Task statement: Count up the lines below in which the string "SGML" appears. The reply should be that number alone.

(Stored items from a collection)
#####

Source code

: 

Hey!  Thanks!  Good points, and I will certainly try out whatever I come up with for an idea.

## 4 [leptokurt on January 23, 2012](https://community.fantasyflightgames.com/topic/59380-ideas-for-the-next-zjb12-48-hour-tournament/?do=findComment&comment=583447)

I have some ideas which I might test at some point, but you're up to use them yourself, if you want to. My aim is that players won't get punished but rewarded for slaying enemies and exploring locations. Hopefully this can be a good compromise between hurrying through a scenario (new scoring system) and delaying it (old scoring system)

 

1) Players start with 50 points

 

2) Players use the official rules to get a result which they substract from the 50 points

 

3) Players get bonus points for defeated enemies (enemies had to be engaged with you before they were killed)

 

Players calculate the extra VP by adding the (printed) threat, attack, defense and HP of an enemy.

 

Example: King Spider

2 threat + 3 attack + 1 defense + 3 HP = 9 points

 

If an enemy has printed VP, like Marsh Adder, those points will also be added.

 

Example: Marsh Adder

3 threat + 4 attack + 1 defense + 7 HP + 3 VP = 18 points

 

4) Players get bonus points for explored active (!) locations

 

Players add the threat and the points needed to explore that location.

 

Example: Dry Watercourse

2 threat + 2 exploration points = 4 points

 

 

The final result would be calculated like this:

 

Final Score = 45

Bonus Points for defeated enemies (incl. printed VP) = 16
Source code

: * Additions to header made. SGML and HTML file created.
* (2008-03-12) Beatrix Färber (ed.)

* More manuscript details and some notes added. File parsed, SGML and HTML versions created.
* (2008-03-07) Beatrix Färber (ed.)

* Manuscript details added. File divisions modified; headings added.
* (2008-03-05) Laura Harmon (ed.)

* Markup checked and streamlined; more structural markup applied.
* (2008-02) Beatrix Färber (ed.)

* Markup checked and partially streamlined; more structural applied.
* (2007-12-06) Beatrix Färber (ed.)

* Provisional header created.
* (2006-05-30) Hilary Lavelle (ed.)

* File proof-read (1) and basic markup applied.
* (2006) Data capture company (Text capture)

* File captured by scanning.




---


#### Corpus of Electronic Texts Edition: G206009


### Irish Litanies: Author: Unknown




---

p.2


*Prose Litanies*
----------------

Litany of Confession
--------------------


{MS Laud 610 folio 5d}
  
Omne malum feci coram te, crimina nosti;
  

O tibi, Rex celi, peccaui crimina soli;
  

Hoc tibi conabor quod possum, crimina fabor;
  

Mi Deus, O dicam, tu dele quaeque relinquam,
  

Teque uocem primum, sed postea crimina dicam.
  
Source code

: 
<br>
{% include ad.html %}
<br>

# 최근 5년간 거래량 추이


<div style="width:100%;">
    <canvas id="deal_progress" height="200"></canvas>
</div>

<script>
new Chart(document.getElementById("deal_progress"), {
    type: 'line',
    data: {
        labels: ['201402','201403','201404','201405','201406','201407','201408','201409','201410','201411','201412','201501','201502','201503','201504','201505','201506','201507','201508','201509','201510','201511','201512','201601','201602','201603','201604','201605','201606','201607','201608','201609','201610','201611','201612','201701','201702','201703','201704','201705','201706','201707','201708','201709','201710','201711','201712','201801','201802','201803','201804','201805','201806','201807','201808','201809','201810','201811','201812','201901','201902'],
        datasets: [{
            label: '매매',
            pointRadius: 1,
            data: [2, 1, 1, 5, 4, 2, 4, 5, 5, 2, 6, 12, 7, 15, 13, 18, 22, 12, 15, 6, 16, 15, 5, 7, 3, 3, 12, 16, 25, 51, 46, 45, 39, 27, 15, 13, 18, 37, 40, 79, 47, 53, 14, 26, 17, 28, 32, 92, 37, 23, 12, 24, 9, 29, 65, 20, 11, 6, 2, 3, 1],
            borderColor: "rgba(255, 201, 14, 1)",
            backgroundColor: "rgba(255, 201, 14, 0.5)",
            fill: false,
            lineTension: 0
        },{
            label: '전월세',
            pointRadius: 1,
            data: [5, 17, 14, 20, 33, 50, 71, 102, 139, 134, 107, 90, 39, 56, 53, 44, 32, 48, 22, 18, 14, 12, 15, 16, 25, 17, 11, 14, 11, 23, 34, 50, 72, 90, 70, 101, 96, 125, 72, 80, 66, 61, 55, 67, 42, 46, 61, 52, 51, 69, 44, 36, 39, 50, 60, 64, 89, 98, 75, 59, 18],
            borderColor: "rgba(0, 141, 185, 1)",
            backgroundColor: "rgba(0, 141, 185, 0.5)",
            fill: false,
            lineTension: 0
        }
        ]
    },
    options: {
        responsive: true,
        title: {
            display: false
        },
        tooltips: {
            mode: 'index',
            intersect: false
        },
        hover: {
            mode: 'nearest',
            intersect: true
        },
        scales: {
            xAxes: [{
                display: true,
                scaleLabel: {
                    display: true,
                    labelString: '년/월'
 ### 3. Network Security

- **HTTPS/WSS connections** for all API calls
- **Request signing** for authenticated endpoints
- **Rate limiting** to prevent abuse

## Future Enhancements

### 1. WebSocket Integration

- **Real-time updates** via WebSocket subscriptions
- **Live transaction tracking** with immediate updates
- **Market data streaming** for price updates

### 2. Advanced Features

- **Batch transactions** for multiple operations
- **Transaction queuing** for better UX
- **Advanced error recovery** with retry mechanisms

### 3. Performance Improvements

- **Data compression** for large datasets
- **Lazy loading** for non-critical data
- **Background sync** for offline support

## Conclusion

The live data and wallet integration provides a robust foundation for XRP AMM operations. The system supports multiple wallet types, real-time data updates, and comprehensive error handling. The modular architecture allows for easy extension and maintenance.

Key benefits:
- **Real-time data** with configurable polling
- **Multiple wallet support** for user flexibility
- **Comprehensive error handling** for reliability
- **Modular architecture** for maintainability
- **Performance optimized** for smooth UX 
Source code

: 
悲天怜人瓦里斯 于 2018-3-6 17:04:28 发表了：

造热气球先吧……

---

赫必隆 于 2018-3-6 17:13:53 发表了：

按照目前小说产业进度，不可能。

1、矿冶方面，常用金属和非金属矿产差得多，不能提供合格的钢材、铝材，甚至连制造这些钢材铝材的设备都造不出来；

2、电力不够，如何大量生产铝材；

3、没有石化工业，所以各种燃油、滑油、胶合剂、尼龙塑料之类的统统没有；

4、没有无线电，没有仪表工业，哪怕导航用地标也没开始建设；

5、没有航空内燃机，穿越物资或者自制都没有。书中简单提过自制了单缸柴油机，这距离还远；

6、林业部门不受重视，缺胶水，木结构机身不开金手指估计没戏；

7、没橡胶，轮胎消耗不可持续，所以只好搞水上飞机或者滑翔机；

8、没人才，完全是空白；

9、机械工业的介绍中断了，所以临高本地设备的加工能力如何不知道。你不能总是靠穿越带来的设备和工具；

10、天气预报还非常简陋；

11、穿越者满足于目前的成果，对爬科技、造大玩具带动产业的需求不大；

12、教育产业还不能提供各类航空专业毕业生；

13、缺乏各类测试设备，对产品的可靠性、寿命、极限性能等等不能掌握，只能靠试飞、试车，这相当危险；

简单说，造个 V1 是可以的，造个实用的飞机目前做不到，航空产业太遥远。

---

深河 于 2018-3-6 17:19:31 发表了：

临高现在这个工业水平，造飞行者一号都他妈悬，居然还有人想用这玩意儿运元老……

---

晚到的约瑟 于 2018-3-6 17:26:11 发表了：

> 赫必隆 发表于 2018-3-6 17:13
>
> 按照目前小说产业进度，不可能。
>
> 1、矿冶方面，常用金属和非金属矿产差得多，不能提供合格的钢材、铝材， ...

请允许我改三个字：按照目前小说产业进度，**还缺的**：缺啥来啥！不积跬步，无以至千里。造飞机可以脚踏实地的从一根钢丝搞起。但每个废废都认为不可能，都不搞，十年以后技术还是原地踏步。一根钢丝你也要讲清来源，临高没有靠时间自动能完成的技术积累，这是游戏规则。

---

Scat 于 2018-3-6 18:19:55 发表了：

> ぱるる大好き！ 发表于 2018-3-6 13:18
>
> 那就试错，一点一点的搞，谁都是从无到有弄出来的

#####

Solved exercise: 2